Dazu kommt noch, dass Geschenke ihren emotionalen Wert verlieren, wenn wir sie unter Druck kaufen. Wenn ich etwas in einem Laden sehe und spontan an einen Freund oder eine Freundin denken muss, dann kann ich ihnen das auch einfach so kaufen – ohne Weihnachtszwang, weil mir diese Menschen etwas bedeuten. Des Weiteren können Geschenke auch ordentlich nach hinten losgehen. Einmal hat mir ein damals neuer Kollege beim Wichteln im Büro ein viel zu großes Paar Männersocken geschenkt. Eine nette Geste, aber ich musste dann die ganze Zeit darüber nachdenken, wie wenig Gedanken er sich gemacht hatte, um zumindest etwas halbwegs Passendes zu besorgen.

Ob ich einen Unterschied zwischen Geschenken für Kinder und Geschenken für Erwachsene mache? Irgendwie nicht.

Neben Waldfogel haben auch viele Kolumnisten ihre Argumente gegen die weihnachtliche Geschenketradition vorgebracht. Man muss auch kein Genie sein, um zu diesem Schluss zu kommen. Vor Kurzem habe ich von irgendeinem PR-Mitarbeiter eine Promo-Mail mit dem Betreff “Ein Geschenk, das man nicht zurückgeben will” erhalten. Eine klare Anspielung darauf, dass Geschenke nicht nur Druck ausüben auf die schenkenden, sondern auch auf die beschenkten Personen: Auch du musstest mit Sicherheit schon mal so tun, als würde dir ein Geschenk gefallen, nur um deinem Gegenüber nicht auf den Schlips zu treten. Wenn sogar ein PR-Angestellter diesen Umstand in einer belanglosen Mail anspricht, warum trauen wir uns das nicht auch?

Vielleicht denkst du dir jetzt, dass ich im Namen meiner Freunde und Verwandten doch zumindest an eine gemeinnützige Organisation spenden könnte, wenn ich schon keine Geschenke kaufen will. Das löst jedoch nicht das Problem. Wenn dir ein Freund zum Beispiel eine Xbox schenkt und du ihm dann sagst, dass du den Geldwert der Konsole in seinem Namen gespendet und kein “richtiges” Geschenk gekauft hast, dann ist er mit Sicherheit zumindest leicht verärgert.

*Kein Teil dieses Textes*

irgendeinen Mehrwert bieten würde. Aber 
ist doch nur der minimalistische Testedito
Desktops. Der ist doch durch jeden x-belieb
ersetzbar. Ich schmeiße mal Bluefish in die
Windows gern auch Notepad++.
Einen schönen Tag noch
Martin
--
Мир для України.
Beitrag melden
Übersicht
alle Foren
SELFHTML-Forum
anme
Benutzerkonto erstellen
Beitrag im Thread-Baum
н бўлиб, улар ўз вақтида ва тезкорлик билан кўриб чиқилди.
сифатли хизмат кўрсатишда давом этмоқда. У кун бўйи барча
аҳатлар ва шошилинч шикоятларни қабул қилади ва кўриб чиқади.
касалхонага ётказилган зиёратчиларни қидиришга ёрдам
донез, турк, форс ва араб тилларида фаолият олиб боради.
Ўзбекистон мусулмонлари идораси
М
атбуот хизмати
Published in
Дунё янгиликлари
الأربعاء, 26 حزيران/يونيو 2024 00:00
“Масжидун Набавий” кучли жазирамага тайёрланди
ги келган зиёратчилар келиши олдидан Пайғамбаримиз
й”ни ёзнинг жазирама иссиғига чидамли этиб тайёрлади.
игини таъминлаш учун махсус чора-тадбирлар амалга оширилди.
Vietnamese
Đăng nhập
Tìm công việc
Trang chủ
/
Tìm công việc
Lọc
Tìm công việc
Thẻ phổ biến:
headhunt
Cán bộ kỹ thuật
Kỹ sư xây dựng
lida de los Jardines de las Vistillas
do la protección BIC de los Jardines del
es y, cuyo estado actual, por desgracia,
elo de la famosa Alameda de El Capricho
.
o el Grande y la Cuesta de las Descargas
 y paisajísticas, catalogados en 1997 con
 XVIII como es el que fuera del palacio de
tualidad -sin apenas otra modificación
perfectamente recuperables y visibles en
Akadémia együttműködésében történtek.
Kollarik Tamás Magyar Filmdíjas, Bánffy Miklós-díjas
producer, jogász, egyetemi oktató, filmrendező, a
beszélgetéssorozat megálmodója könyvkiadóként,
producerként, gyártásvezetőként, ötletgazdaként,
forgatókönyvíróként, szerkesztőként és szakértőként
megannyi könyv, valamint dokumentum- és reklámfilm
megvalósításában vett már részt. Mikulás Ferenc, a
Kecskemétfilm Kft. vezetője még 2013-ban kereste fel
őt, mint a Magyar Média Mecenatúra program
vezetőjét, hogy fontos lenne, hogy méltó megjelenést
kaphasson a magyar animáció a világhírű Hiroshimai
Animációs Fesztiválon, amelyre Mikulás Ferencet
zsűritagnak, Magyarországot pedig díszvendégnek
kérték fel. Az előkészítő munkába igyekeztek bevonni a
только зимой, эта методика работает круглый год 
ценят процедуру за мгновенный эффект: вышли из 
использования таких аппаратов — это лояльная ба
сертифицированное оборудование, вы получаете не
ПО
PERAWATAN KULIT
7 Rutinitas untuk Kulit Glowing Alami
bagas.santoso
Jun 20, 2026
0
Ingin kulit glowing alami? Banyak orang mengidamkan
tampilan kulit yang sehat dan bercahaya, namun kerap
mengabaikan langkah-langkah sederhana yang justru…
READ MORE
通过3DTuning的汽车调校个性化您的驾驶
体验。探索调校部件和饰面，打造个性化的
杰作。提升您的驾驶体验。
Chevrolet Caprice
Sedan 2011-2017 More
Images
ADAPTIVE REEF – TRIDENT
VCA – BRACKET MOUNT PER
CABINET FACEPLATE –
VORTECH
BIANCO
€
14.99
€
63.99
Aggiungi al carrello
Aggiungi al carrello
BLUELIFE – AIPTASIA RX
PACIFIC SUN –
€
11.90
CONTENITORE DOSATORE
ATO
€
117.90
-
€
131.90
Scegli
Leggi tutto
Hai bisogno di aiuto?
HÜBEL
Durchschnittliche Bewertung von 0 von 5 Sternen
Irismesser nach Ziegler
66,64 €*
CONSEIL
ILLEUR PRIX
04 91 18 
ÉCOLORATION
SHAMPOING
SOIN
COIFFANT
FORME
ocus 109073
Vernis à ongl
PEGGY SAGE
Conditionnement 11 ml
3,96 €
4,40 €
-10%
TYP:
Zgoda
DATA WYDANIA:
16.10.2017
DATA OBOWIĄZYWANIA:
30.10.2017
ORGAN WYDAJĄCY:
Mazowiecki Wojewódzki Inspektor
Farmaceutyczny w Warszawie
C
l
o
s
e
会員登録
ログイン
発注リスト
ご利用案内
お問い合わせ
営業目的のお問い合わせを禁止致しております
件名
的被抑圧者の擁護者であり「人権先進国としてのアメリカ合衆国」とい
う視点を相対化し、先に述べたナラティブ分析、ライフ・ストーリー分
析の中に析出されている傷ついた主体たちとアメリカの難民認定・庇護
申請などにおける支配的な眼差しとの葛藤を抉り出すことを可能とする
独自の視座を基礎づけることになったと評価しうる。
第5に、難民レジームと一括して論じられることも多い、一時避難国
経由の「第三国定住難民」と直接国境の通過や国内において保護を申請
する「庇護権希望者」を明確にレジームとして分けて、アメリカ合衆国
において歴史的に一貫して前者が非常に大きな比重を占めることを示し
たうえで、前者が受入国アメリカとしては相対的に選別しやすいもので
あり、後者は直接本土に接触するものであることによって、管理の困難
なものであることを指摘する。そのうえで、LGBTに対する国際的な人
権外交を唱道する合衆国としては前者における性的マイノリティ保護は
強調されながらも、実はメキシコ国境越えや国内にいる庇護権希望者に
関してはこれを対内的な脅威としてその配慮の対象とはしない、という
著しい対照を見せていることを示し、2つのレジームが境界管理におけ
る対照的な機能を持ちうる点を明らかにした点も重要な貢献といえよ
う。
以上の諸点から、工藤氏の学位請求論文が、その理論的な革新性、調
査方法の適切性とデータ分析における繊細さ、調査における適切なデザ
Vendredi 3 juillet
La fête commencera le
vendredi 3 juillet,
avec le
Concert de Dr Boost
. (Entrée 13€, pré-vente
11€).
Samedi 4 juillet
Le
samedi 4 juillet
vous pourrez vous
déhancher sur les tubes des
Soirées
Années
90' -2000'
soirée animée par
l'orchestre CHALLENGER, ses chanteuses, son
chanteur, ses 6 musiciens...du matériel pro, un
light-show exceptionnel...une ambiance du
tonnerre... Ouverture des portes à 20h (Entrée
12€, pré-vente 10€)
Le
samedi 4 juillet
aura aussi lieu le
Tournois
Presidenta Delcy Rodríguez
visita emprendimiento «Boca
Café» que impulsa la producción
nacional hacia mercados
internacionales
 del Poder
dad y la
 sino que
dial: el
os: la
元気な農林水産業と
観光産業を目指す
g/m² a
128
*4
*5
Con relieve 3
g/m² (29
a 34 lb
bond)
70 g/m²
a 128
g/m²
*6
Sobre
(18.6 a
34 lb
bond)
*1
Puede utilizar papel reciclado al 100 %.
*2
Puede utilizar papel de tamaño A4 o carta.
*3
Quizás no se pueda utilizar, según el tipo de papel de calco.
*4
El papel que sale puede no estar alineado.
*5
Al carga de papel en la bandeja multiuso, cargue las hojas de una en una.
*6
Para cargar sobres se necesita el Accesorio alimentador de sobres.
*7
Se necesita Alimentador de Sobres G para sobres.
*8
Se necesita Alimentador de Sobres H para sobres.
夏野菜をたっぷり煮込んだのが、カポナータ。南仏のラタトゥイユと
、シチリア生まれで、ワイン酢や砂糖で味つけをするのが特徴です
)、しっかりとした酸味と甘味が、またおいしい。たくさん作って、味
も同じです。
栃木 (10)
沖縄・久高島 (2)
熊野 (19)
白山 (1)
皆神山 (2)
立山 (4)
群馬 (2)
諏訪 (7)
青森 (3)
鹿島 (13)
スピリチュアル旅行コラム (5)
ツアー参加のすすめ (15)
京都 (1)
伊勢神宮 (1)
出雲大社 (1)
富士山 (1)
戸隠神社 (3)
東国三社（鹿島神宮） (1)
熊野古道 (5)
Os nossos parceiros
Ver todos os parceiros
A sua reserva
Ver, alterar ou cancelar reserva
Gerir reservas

Bei Gutscheinen ist es ebenfalls immer ein Tanz auf der Rasierklinge, wenn man entscheiden muss, welchen Betrag man draufschreiben lässt. Denn auch da kann es schnell Ärger verursachen, wenn die Gutscheinwerte zu hoch oder zu niedrig ausfallen. Noch mal: Warum tun wir uns das überhaupt an?

Als ich im Büro über meine Meinung zu Weihnachtsgeschenken sprach, fragte mich eine Kollegin, ob ich da einen Unterschied zwischen Geschenken für Kinder und Geschenken für Erwachsene mache. Meine Antwort: irgendwie nicht. Wenn Kinder alt genug sind, um zu verstehen, dass es den Weihnachtsmann gar nicht gibt, dann sollte man sie meiner Meinung nach auch darüber aufklären, dass sie nicht ihr Leben lang mit Geschenken an Weihnachten rechnen können.

Die Vorweihnachtszeit hat ihre guten Seiten, verlangt uns allerdings auch einiges ab. Und ich finde, dass die wenigen potenziell nützlichen Geschenke für Freunde und Verwandte es definitiv nicht wert sind, dass wir uns deswegen so stressen. Genau aus diesem Grund gehört dieses ganze Konzept auf den Müll. Dort landen die meisten Geschenke sowieso irgendwann.